Cela se traduit parfois par des différences conceptuelles, qui témoignent de l’importance que les Membres attachent aux principaux thèmes de négociation. Ainsi, certains pays ont décrit le mandat conféré par l’article 20 comme un “trépied” dont les trois pieds étaient les subventions à l’exportation, le soutien interne et l’accès aux marchés (on les appelle communément les “trois piliers” de la réforme du commerce des produits agricoles), les considérations autres que d’ordre commercial et le traitement spécial et différencié en faveur des pays en développement étant pris en compte lorsqu’il y avait lieu. D’autres l’ont décrit comme un “pentacle” dont deux des cinq branches étaient les considérations autres que d’ordre commercial et le traitement spécial et différencié en faveur des pays en développement. Jusqu’à maintenant, ces divergences n’ont pas entravé les discussions.

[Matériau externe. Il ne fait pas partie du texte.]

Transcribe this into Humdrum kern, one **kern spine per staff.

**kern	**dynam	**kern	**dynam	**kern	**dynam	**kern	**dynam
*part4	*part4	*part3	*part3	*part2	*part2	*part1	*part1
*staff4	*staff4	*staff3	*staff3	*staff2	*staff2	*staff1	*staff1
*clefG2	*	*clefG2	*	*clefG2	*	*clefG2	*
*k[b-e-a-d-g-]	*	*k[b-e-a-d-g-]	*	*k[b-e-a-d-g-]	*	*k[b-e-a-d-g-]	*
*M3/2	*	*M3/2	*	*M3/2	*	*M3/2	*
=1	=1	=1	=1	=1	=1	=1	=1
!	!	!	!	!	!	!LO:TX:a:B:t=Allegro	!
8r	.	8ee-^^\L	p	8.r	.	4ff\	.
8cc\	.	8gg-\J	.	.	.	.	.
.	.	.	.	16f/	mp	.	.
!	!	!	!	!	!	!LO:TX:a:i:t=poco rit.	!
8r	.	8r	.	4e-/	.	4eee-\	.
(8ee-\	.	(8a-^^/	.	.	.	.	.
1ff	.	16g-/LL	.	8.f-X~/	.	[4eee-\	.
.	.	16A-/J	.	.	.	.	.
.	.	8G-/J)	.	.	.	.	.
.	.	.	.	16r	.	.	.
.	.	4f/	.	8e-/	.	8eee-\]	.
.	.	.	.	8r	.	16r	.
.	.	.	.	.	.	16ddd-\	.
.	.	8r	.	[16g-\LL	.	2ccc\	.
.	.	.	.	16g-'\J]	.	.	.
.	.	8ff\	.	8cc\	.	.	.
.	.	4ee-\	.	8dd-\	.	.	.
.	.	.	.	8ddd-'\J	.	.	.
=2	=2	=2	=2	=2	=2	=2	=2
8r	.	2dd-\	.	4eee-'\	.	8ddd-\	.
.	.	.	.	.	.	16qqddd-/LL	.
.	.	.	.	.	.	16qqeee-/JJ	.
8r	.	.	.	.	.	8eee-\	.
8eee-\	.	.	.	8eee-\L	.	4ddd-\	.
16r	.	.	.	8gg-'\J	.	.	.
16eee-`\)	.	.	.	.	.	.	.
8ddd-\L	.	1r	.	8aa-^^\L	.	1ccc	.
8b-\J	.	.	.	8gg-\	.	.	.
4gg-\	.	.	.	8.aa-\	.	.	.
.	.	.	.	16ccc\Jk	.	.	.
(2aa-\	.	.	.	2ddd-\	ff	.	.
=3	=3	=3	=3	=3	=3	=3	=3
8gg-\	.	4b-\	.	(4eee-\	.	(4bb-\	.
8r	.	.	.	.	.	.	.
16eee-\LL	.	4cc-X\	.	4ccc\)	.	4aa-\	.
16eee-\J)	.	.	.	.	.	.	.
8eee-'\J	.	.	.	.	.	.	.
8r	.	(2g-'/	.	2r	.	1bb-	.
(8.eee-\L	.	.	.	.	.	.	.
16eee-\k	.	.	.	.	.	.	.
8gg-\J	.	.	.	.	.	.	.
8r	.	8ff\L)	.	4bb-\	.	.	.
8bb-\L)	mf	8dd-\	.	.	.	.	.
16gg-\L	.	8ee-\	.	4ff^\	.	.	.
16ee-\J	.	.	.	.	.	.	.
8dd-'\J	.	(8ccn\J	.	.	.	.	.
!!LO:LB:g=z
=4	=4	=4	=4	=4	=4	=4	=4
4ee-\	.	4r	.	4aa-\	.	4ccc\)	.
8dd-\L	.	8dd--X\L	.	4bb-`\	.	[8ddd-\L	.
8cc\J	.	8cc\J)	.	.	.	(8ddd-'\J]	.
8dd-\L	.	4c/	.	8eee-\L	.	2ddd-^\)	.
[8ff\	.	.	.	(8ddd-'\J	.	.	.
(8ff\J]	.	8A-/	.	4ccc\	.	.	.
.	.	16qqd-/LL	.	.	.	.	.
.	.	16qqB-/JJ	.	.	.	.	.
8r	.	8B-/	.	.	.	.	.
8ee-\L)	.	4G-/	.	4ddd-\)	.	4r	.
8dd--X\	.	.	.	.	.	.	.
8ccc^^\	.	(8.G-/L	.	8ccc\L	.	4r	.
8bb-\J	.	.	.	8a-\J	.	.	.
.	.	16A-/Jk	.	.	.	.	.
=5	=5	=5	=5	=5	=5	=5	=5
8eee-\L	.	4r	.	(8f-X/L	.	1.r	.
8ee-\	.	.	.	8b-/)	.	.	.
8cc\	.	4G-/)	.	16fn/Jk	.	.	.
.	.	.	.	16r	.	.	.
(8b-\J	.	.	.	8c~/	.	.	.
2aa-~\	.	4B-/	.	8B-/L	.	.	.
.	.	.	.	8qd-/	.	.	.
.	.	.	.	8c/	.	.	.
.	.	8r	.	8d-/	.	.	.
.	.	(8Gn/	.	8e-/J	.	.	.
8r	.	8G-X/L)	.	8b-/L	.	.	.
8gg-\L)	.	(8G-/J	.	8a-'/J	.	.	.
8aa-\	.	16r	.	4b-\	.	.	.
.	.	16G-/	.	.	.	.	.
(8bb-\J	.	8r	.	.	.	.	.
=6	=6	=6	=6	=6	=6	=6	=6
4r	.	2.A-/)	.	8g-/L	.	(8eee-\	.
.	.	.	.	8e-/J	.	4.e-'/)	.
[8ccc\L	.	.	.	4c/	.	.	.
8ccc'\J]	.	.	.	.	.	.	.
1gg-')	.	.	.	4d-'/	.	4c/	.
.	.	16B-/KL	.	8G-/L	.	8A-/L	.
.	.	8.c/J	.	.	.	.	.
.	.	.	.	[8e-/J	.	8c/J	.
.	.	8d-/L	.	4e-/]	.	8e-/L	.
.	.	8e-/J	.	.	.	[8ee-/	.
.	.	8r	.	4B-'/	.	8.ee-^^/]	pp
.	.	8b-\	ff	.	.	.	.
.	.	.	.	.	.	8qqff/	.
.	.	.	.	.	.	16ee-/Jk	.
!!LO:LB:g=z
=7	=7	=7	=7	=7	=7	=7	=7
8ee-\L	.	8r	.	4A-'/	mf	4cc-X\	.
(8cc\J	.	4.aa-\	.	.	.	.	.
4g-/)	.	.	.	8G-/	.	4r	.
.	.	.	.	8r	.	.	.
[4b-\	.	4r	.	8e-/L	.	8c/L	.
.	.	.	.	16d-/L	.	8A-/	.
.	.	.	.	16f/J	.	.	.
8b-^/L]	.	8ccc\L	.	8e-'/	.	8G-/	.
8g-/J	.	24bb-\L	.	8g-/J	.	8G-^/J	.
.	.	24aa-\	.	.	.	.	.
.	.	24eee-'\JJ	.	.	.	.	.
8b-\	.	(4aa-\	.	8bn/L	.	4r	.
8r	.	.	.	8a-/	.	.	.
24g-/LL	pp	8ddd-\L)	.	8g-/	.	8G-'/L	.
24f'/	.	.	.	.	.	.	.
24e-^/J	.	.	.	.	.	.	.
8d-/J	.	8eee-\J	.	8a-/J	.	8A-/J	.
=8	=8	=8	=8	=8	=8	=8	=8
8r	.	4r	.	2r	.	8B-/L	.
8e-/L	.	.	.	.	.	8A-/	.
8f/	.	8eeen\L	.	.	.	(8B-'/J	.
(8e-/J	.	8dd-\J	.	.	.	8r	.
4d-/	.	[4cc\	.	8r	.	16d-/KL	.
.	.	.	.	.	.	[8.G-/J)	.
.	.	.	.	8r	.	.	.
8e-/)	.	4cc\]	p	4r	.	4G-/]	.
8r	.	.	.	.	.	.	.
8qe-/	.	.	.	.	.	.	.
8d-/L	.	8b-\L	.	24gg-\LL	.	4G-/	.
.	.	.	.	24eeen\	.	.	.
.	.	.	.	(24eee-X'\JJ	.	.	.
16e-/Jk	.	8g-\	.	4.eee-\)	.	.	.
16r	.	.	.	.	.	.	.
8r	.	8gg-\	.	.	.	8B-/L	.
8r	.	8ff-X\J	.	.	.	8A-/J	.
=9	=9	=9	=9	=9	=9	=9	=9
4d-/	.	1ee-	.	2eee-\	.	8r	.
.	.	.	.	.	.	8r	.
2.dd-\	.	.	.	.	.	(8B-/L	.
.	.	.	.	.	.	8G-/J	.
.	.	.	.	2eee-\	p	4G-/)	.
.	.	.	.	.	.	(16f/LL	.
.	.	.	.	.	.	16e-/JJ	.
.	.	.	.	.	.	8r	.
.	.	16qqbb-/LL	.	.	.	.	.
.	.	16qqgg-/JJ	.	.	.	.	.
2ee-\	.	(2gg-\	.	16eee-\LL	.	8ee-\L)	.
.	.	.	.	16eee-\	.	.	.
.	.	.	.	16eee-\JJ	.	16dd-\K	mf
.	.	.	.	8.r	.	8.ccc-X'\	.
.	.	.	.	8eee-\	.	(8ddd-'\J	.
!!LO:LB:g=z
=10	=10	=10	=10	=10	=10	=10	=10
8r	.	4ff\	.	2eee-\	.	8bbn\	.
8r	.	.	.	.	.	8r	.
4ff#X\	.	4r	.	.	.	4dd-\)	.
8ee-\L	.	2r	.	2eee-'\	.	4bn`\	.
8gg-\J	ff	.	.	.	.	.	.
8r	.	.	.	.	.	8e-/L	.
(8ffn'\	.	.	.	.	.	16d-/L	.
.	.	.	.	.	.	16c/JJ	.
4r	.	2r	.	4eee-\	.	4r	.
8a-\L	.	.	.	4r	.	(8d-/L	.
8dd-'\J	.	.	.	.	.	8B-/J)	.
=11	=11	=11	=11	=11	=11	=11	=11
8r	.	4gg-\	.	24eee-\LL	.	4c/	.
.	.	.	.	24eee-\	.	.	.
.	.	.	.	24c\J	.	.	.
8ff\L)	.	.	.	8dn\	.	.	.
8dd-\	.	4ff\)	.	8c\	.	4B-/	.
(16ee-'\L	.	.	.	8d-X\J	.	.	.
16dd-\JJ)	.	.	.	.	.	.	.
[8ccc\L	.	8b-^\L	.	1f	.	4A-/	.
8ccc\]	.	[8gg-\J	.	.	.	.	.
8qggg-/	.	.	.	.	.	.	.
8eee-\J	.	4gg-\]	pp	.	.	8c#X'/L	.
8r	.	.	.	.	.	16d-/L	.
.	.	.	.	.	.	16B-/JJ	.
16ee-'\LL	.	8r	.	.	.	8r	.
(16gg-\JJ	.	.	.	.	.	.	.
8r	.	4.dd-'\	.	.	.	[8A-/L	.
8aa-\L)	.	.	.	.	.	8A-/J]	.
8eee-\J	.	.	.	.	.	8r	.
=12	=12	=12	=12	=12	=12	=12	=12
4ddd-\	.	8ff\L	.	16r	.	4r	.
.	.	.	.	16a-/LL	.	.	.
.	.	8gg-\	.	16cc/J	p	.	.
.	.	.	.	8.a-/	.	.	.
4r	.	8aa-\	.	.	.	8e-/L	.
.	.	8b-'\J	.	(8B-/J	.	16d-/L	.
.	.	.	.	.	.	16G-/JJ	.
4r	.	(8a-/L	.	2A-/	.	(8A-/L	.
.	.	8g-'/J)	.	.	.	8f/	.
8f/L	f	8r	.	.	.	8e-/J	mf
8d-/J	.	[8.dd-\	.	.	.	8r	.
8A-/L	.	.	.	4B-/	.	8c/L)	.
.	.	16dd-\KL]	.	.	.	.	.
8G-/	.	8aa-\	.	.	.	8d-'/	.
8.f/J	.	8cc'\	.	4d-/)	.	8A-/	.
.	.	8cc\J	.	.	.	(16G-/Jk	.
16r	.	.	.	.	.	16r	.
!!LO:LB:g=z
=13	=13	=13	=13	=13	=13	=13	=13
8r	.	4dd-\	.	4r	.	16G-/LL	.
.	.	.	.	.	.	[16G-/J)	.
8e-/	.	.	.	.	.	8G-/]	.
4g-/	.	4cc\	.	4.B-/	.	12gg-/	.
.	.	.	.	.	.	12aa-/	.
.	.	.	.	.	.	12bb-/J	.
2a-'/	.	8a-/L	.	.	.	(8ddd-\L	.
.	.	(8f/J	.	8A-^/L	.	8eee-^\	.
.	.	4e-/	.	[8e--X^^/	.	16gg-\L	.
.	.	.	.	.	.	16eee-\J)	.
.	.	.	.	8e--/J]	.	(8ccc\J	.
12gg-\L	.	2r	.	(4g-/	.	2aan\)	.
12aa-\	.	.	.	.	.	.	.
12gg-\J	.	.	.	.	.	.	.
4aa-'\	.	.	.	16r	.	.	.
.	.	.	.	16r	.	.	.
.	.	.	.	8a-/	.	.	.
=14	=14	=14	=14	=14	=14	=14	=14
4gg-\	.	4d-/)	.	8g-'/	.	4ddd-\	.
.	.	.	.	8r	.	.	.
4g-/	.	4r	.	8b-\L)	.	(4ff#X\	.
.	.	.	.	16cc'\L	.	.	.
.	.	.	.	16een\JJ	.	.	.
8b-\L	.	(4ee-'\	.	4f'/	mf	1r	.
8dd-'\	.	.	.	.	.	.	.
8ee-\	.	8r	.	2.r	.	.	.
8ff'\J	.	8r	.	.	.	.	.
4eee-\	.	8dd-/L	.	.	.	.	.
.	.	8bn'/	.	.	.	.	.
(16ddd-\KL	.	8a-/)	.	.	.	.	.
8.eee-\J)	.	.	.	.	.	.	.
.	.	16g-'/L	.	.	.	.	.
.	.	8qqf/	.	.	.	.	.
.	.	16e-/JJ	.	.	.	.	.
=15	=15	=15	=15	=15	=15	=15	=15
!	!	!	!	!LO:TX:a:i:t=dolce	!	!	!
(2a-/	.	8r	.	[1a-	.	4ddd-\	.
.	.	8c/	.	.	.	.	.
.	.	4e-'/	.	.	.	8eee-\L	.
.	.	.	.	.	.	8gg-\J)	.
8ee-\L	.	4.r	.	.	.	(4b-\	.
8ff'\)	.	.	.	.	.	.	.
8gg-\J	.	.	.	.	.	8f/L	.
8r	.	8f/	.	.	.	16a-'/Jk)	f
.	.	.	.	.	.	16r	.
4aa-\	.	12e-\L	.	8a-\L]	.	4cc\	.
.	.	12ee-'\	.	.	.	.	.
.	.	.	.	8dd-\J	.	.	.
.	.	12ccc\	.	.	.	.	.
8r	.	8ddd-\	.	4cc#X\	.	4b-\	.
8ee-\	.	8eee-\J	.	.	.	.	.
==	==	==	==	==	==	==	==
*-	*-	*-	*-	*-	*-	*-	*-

La cinquième année de négociations est entamée mais le mandat a été reformulé — il s’agit maintenant de la Déclaration que les Ministres ont publiée à Doha (Qatar) en novembre 2001. Les négociateurs n’ont pas pu respecter l’échéance fixée au 31 mars 2003 pour la production d’objectifs chiffrés, de formules et d’autres “modalités” pour les engagements des pays. Un projet de document révisé sur les “modalités” a été mis sur la table de négociation en mars 2003; bien que n’ayant pas été approuvé, il a servi à examiner des détails techniques au cours des mois suivants. Un certain nombre de propositions “cadres” traitant des principaux points des modalités ont été présentées et examinées avant et durant la cinquième Conférence ministérielle de Cancún (Mexique), tenue en septembre 2003, mais il a fallu attendre le 1er août 2004 pour qu’un “cadre” soit convenu. La prochaine étape consistera à se mettre d’accord sur des modalités “complètes”, qui seront à leur tour utilisées pour élaborer l’accord final sur des règles révisées et les engagements de chaque pays. Certains membres ont laissé entendre que l’objectif officieux des négociations pourrait être d’achever les “modalités” d’ici à la Conférence ministérielle de Hong Kong en décembre 2005, mais sans engagement officiel. La Déclaration de Doha prévoyait que les pays présenteraient des projets d’engagements globaux, sur la base des “modalités”, d’ici la Conférence ministérielle de Cancún — en l’absence de modalités, cet objectif n’a pas pu être atteint non plus. Entre-temps, l’échéance finale pour l’achèvement des négociations, à savoir le 1er janvier 2005, a été officiellement reportée le 1er août 2004 sans qu’une nouvelle date ne soit fixée.

Pour faciliter les négociations, le Secrétariat a déjà établi 22 notes d’information à la demande des Membres. La plupart de ces notes sont reproduites dans les séries de documents officiels G/AG/NG/S et TN/AG/S.